%%

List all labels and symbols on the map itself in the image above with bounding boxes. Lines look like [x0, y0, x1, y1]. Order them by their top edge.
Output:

%%
%%

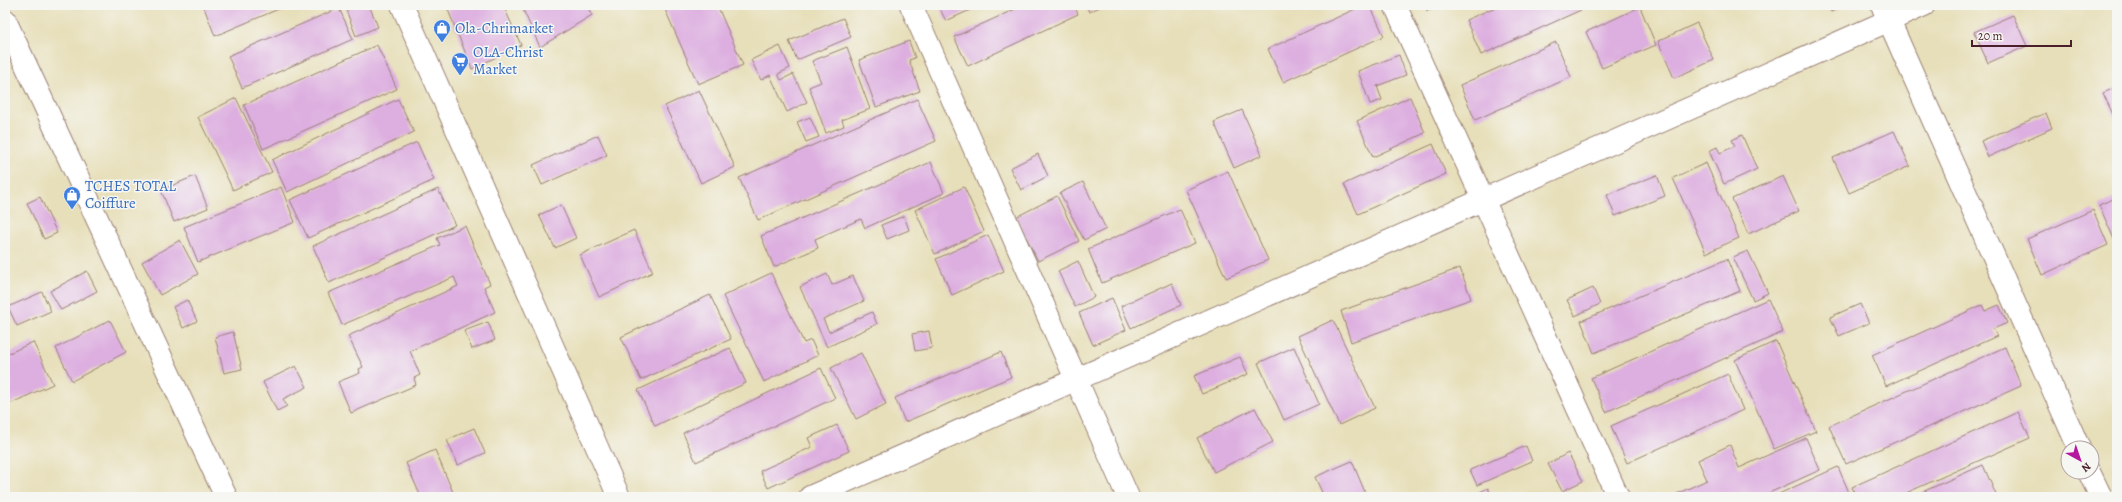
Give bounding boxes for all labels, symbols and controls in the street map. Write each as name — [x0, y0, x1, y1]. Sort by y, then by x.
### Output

%%
%%

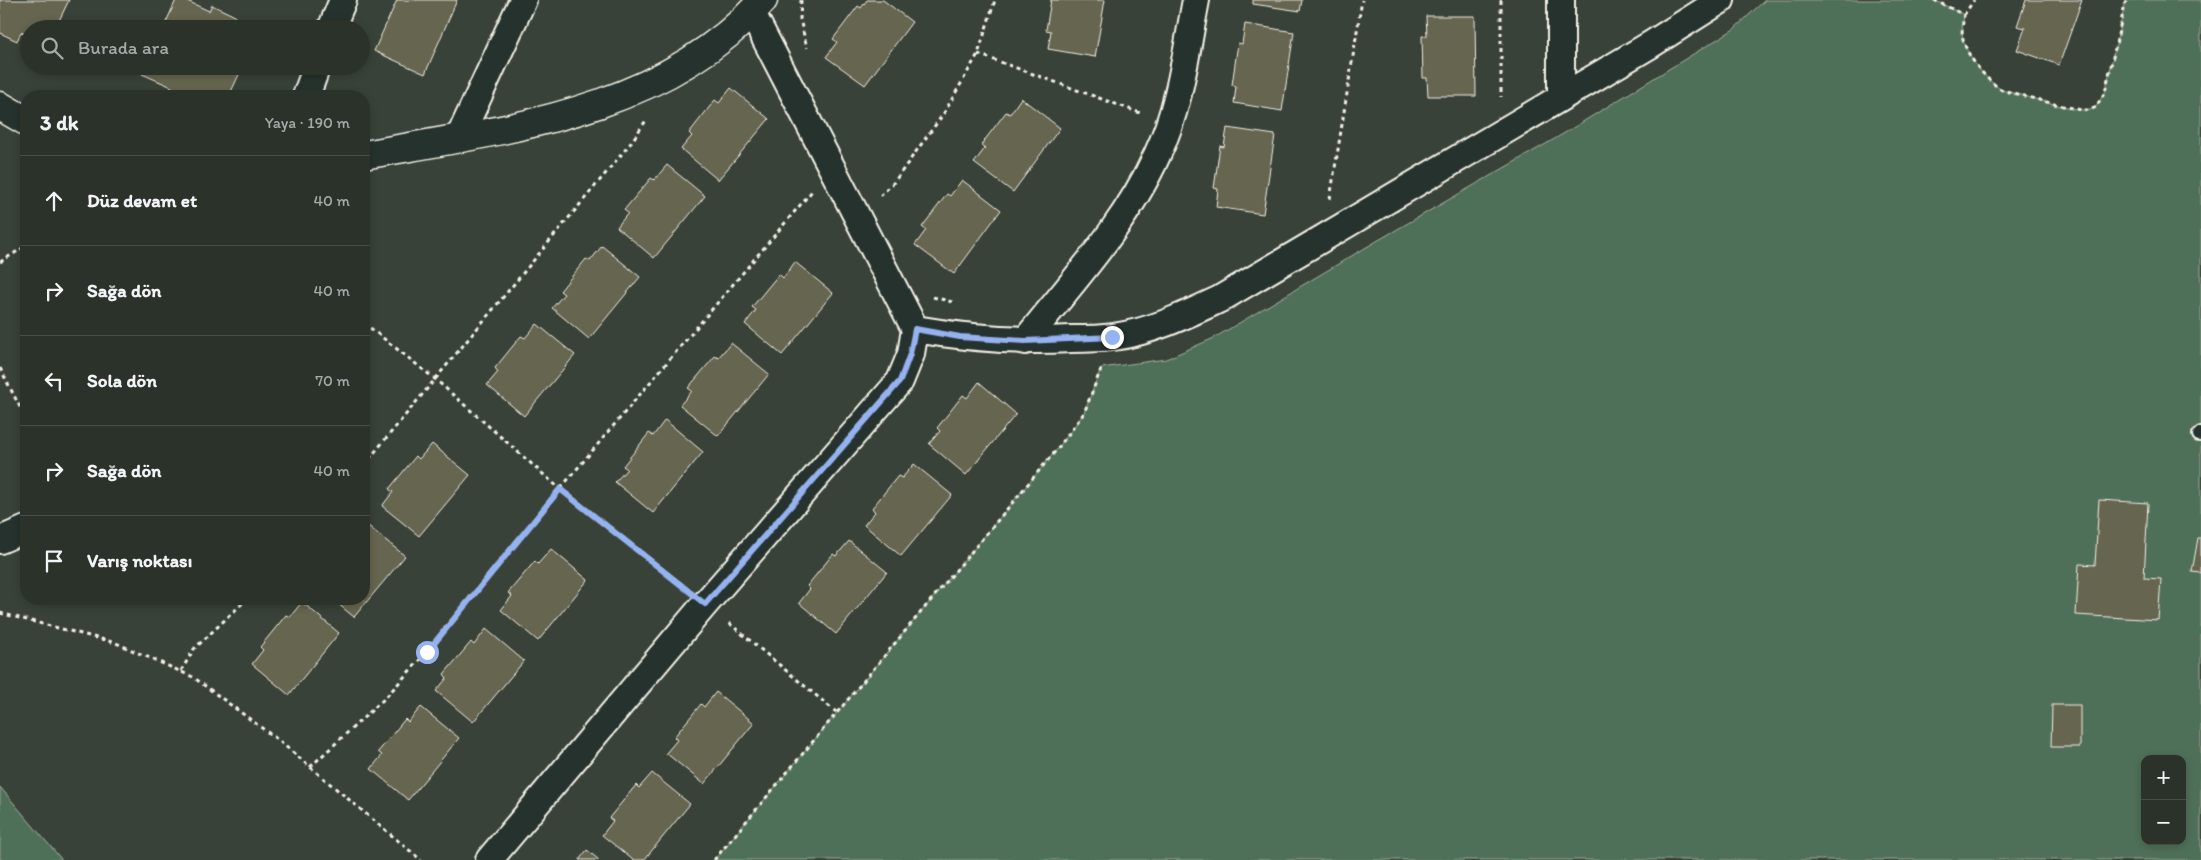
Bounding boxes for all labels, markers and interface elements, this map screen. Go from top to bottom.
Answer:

%%

* [REQUIRED WORK]: Across the records above, count the lines holding "boxes" and reply with that number alone.

* [YOUR SOLUTION]: 3